## 指示 A:
業者名簿閲覧の手引きによると、業者名簿を閲覧するときは、何をしたうえで申し込む必要がありますか?
## 指示 B:
業者名簿閲覧の手引きの続きを、最後の文の後から書き継いでください。

## 本文:

──────────

最終更新日:令和5(2023)年5月8日

業者名簿閲覧の手引き (初めて業者名簿を閲覧する方に)

●名簿の閲覧とは?

これから不動産の取引をしようとしている方などが、不動産業者について調査を行うことができるように、東京都では、宅地建物取引業法第10条の業者名簿等として、現在、宅地建物取引業の免許を受けている業者(都内に主たる事務所の所在する業者のみ)の情報を「業者名簿」の閲覧というかたちで公開しております。

●「業者名簿」とは?

皆様にご覧いただくものは、一般的に名簿といわれているような形式の、業者一覧表のようなものではありません。業者の免許申請に係る書類等を、各業者ごとにファイルしたものが、ここでいう「業者名簿」です。そのため、閲覧の際は、ご覧になりたい業者を特定して申し込んでいただくことが必要です。

──────────

## 記録データ:
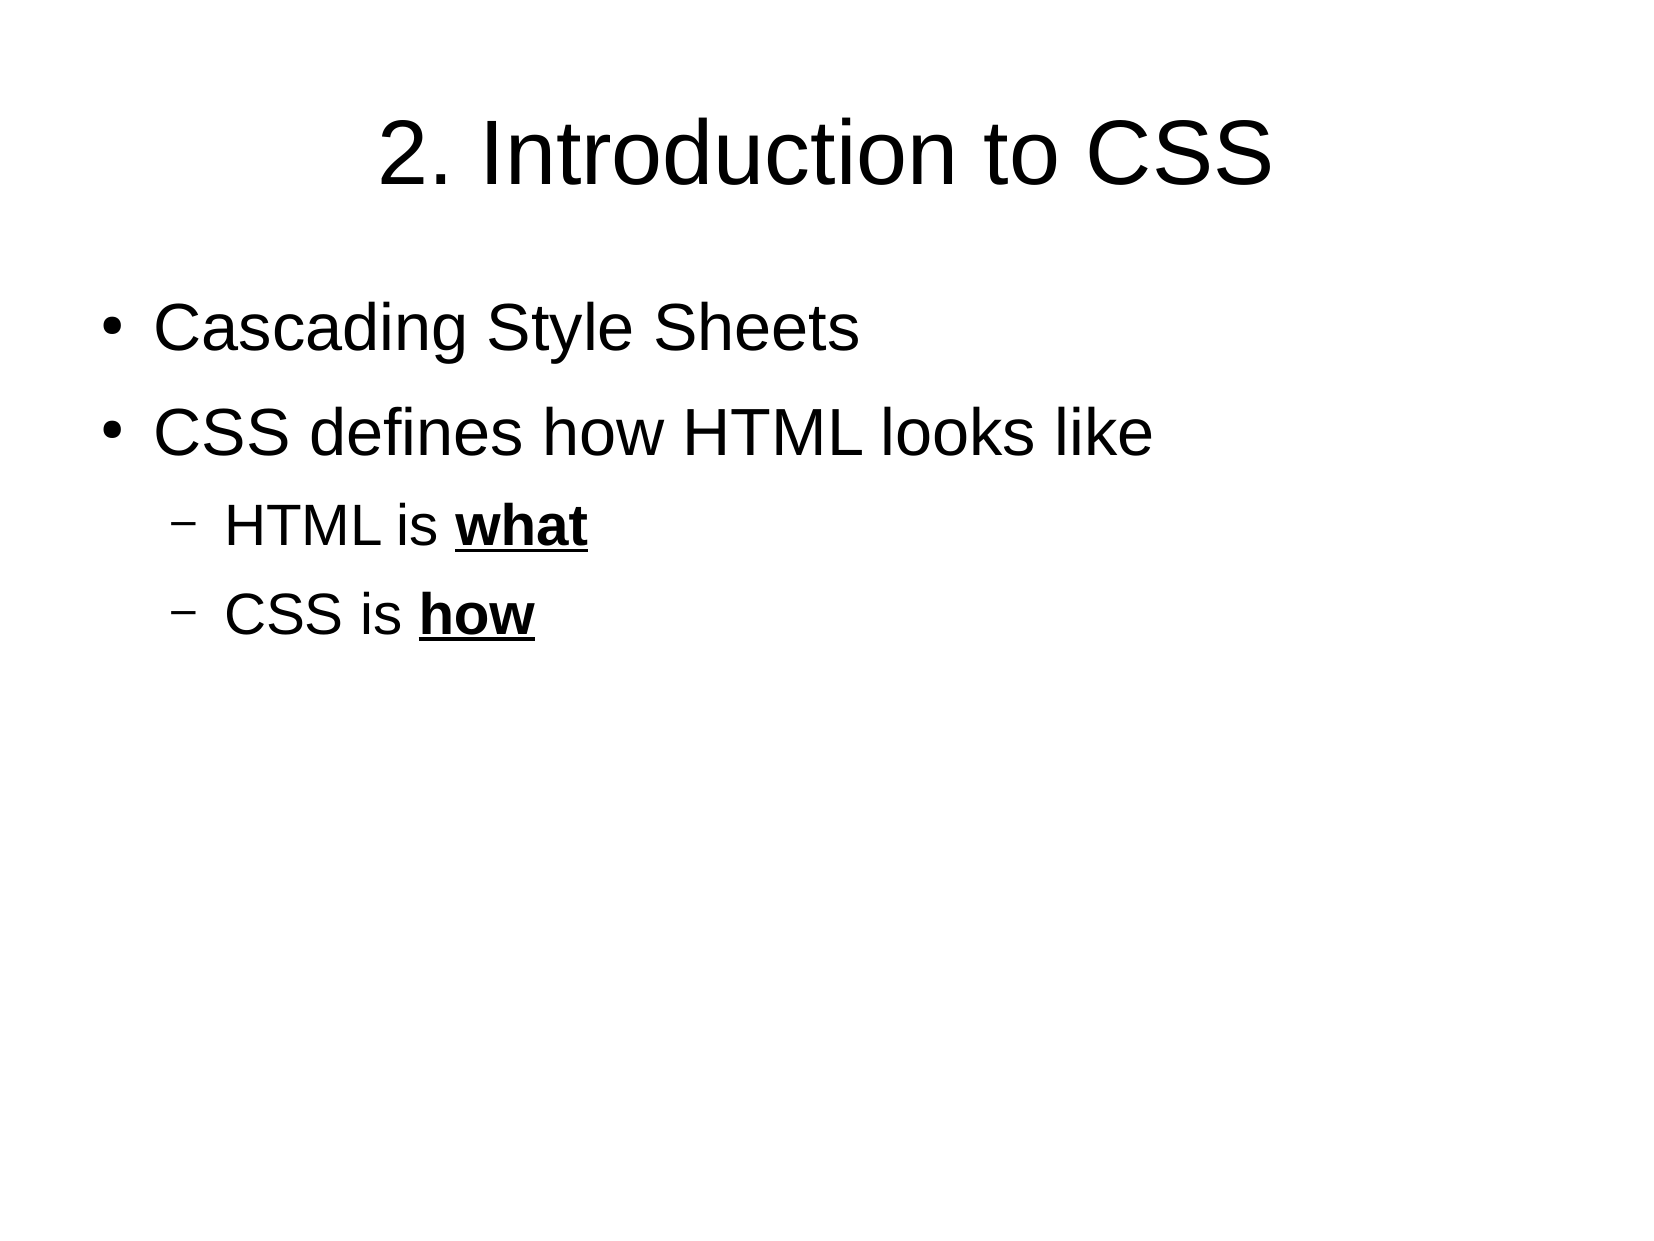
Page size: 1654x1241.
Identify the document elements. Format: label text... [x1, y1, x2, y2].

──────────

## 出力結果 A:
閲覧したい業者を特定したうえで申し込む必要があります。

## 出力結果 B:
(宅地建物取引業法第8条に定める事項はすべて、この「業者名簿」で確認できます。)

●閲覧対象となる宅地建物取引業者について

東京都知事免許業者の全てと、国土交通大臣免許業者のうち東京都内に主たる事務所(本店)が存するもの(閲覧する時点において現に有効な免許があるものに限ります)
※東京都知事免許・・・東京都内にのみ事務所が存する業者(事務所の数は問いません)
※国土交通大臣免許・・・複数の都道府県に事務所が存する業者

●「業者名簿」の構成

業者名簿のファイルには、次の3種類の書類が、上から3、2、1の順序でおさめられています。

  1. 1.免許申請書(及びその添付書類の一部)
    新規または更新の免許申請時に業者から提出される書類です。
  2. 2.宅地建物取引業者名簿登載事項変更届出書(及びその添付書類の一部)
    業者の商号(名称)、事務所所在地、役員、専任の宅地建物取引士等の変更の届です。
  3. 3.行政処分の記録
    過去5年間に行政処分を受けた業者のファイルにのみ添付されます(表紙の裏にスタンプ(赤)が押してあります)。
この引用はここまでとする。